The US can live with them. The Muslim Brotherhood leadership is neoliberal. It basically accepts the framework of US global policies. The US has no objection to Islamic rule. Saudi Arabia, which is the main ally, is the most extreme Islamic fundamentalist state in the world and one of the oppressive. The US has no problem with that. It can be Islamic or anything else as long as they accept the basic structure of US global power. The Brotherhood would very likely go along with that pretty much.

There’s no time to go through it case by case, but I think if you look you’ll find that every case is essentially the same in that the US and its imperial allies very much fear actual democratic progress, and want to block it.
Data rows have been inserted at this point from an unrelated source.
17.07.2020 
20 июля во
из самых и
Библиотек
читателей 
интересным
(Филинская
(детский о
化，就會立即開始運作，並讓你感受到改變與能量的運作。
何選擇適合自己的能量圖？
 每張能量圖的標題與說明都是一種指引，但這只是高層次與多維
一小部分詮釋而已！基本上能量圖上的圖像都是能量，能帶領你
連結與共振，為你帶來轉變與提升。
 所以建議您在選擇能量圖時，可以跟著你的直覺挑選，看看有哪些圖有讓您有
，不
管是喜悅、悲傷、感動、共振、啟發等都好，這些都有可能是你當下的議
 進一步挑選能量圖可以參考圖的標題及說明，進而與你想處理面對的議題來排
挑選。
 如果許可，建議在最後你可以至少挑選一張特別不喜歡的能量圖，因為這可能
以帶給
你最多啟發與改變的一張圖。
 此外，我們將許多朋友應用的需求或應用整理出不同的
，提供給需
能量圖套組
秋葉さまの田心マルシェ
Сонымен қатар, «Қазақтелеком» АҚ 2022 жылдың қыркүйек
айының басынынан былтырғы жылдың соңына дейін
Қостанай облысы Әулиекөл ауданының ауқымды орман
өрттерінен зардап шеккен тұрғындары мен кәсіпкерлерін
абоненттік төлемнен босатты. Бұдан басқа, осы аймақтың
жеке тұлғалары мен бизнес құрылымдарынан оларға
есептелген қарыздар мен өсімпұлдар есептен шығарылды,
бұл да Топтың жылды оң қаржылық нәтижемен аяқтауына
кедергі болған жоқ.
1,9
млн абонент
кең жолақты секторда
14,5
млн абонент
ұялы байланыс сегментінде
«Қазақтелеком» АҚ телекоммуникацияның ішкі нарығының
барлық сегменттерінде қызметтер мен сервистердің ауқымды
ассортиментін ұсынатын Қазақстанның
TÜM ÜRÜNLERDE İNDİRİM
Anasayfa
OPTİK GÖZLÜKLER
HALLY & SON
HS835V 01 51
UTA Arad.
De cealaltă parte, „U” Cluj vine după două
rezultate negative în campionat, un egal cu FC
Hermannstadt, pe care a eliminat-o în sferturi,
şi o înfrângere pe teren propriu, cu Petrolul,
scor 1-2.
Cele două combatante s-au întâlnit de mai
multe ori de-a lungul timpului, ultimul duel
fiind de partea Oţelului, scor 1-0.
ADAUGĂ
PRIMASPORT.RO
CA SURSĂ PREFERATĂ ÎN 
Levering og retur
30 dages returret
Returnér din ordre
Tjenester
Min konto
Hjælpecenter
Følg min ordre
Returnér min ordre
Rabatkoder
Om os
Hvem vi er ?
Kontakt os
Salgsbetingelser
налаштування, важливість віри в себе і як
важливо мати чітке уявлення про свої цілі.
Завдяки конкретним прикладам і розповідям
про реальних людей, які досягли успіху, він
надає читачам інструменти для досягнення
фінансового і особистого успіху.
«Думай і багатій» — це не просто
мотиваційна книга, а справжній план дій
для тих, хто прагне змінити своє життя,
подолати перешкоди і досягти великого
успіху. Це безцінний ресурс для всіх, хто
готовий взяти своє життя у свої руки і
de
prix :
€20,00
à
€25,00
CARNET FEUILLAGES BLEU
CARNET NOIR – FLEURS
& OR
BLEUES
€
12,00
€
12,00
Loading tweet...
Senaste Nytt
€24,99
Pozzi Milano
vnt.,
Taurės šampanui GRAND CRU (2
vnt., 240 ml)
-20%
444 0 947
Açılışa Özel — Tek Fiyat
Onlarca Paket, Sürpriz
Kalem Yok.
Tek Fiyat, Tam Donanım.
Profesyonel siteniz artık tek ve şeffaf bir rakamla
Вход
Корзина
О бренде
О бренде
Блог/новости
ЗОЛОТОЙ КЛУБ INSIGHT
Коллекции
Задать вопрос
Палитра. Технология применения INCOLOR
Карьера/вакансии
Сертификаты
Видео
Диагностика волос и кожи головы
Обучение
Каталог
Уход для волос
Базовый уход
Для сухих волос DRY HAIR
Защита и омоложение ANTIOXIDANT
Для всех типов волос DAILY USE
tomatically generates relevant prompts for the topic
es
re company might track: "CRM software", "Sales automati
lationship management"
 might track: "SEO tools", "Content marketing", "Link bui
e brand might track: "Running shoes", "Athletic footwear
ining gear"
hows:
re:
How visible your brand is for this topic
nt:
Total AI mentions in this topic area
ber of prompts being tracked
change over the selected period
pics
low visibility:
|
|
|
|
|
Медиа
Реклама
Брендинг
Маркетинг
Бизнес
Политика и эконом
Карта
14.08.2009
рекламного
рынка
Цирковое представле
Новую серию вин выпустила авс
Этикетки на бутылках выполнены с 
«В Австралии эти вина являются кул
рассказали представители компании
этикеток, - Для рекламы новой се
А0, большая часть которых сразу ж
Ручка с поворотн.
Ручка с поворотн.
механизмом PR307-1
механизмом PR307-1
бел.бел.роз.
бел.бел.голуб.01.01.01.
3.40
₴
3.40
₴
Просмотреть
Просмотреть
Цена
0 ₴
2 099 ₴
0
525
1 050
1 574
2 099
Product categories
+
There’s a very simple reason for that. Take a look at the polls. There’s extensive western US polling, and polling done by reputable Arab organizations. It turns out that throughout the region what people see as the major threat that they face is overwhelmingly the United States and Israel.

They don’t like Iran. Iran is quite unpopular. That goes way back to Persian and Arab tension. Sunni and Shia tensions go way back. Iran’s unpopular, but very few regard Iran as a threat. In the latest poll from a couple weeks ago it was 5 percent. Opposition to US policy is so strong that a majority, and in some places a large majority, thinks the region would be better off if Iran had nuclear weapons. They don’t want there to be nuclear weapons, but just to offset US-Israeli power. A recent Gallup poll shows that more than 80 percent of Egyptians want to reject US aid because of opposition to the United States and fear of the threats that it poses.

Those are not the policies that the United States and its allies want to see obviously. To the extent that you have a functioning democracy, public opinion influences policy. Naturally they’re opposed to democracy. You don’t read that in the media and the journals. You talk about our love for democracy and our inconsistency, why here and not there? There’s very little inconsistency as far back as we go. In fact that’s recognized by the more serious scholarship, which recognize kind of ruefully the US support of democracy, insofar as it confirms to strategic and economic objectives. It’s true in Latin America, it’s true in the Middle East, it’s true everywhere. It’s true here at home for that matter. It’s completely understandable. We shouldn’t have any illusions about. That’s not what the people in the United States may want, but here, as in other countries, popular opinion and public policy are often separated by a chasm, a mark of a lack of functioning democracy. In fact one of the reasons -- to bring it back to home -- it’s why there’s such an enormous antagonism toward Congress. Approval of Congress is in single digits. I don’t think it’s ever been that low.